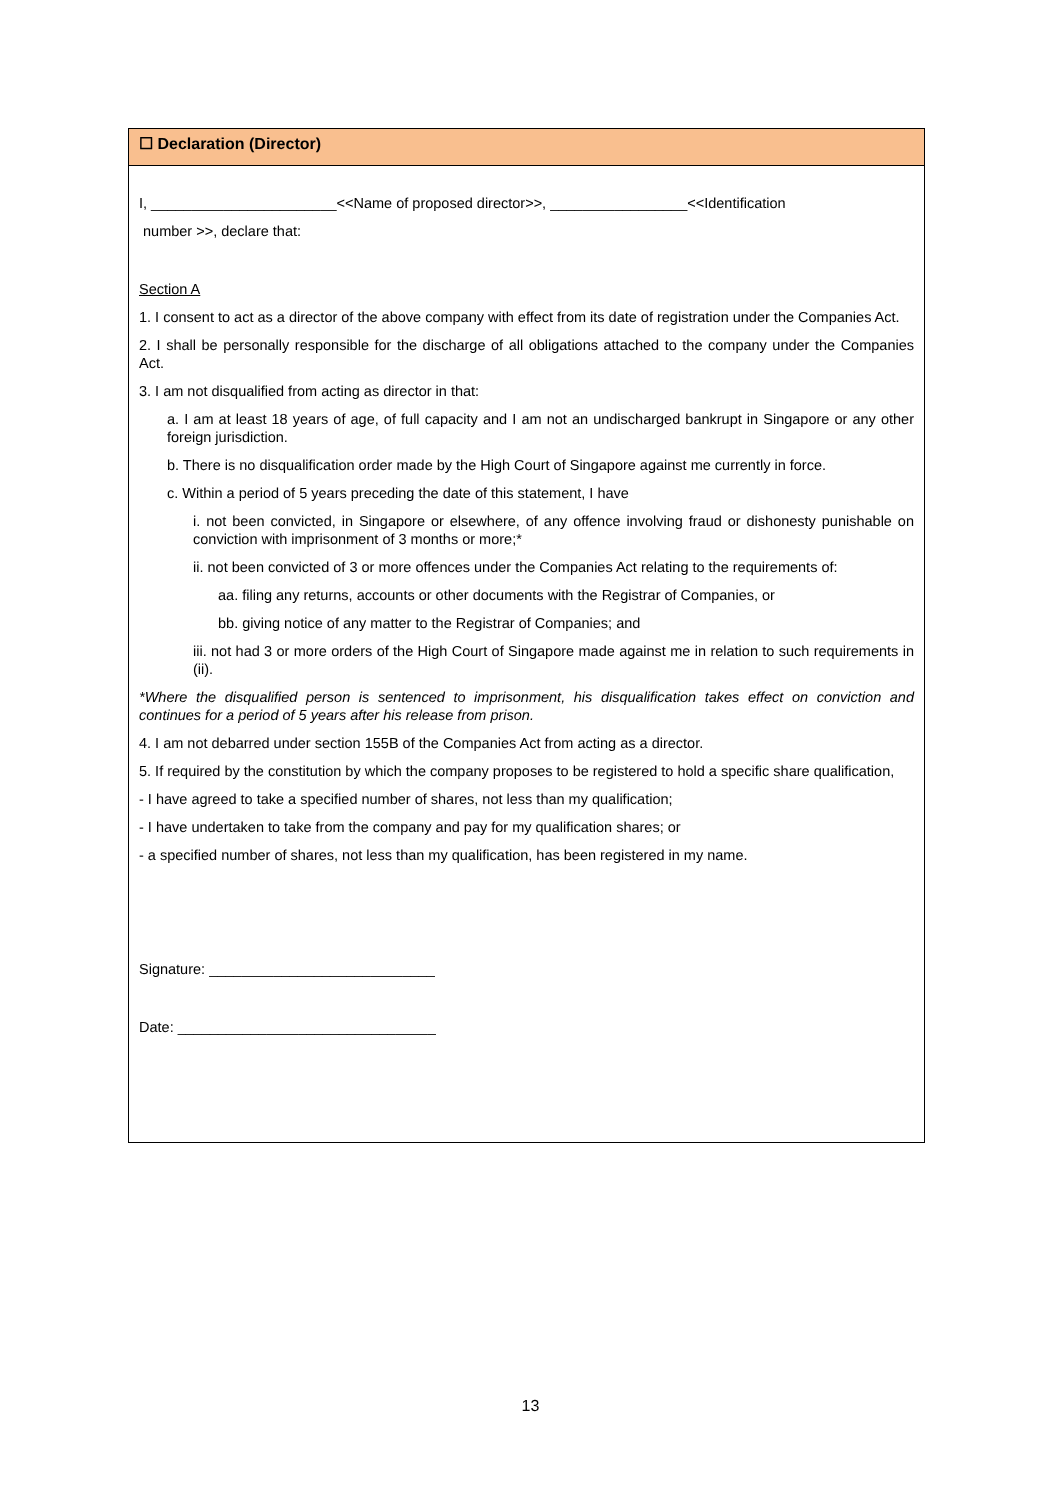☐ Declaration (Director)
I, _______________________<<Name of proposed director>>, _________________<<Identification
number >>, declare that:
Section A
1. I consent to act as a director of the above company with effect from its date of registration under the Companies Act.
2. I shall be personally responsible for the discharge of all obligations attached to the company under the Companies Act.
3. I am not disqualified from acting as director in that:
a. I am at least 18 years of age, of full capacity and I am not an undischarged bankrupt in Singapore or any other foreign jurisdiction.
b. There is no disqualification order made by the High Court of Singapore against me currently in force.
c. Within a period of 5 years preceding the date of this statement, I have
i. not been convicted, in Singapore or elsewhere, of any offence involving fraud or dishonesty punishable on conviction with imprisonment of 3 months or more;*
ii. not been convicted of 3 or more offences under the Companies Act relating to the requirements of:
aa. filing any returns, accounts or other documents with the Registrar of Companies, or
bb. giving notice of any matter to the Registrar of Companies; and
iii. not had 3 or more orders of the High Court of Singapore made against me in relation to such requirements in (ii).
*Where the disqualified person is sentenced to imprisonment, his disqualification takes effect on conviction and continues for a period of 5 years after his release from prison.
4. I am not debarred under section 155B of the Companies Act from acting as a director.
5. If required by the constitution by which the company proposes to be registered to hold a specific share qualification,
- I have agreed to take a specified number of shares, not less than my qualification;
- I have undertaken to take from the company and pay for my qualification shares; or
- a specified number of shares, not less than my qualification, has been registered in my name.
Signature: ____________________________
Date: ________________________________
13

******

What needs to be done
Pictures stay out. Repeat only the lines from the beginning of the data through the line that has "- I have undertaken".

Response
☐ Declaration (Director)
I, _______________________<<Name of proposed director>>, _________________<<Identification
number >>, declare that:
Section A
1. I consent to act as a director of the above company with effect from its date of registration under the Companies Act.
2. I shall be personally responsible for the discharge of all obligations attached to the company under the Companies Act.
3. I am not disqualified from acting as director in that:
a. I am at least 18 years of age, of full capacity and I am not an undischarged bankrupt in Singapore or any other foreign jurisdiction.
b. There is no disqualification order made by the High Court of Singapore against me currently in force.
c. Within a period of 5 years preceding the date of this statement, I have
i. not been convicted, in Singapore or elsewhere, of any offence involving fraud or dishonesty punishable on conviction with imprisonment of 3 months or more;*
ii. not been convicted of 3 or more offences under the Companies Act relating to the requirements of:
aa. filing any returns, accounts or other documents with the Registrar of Companies, or
bb. giving notice of any matter to the Registrar of Companies; and
iii. not had 3 or more orders of the High Court of Singapore made against me in relation to such requirements in (ii).
*Where the disqualified person is sentenced to imprisonment, his disqualification takes effect on conviction and continues for a period of 5 years after his release from prison.
4. I am not debarred under section 155B of the Companies Act from acting as a director.
5. If required by the constitution by which the company proposes to be registered to hold a specific share qualification,
- I have agreed to take a specified number of shares, not less than my qualification;
- I have undertaken to take from the company and pay for my qualification shares; or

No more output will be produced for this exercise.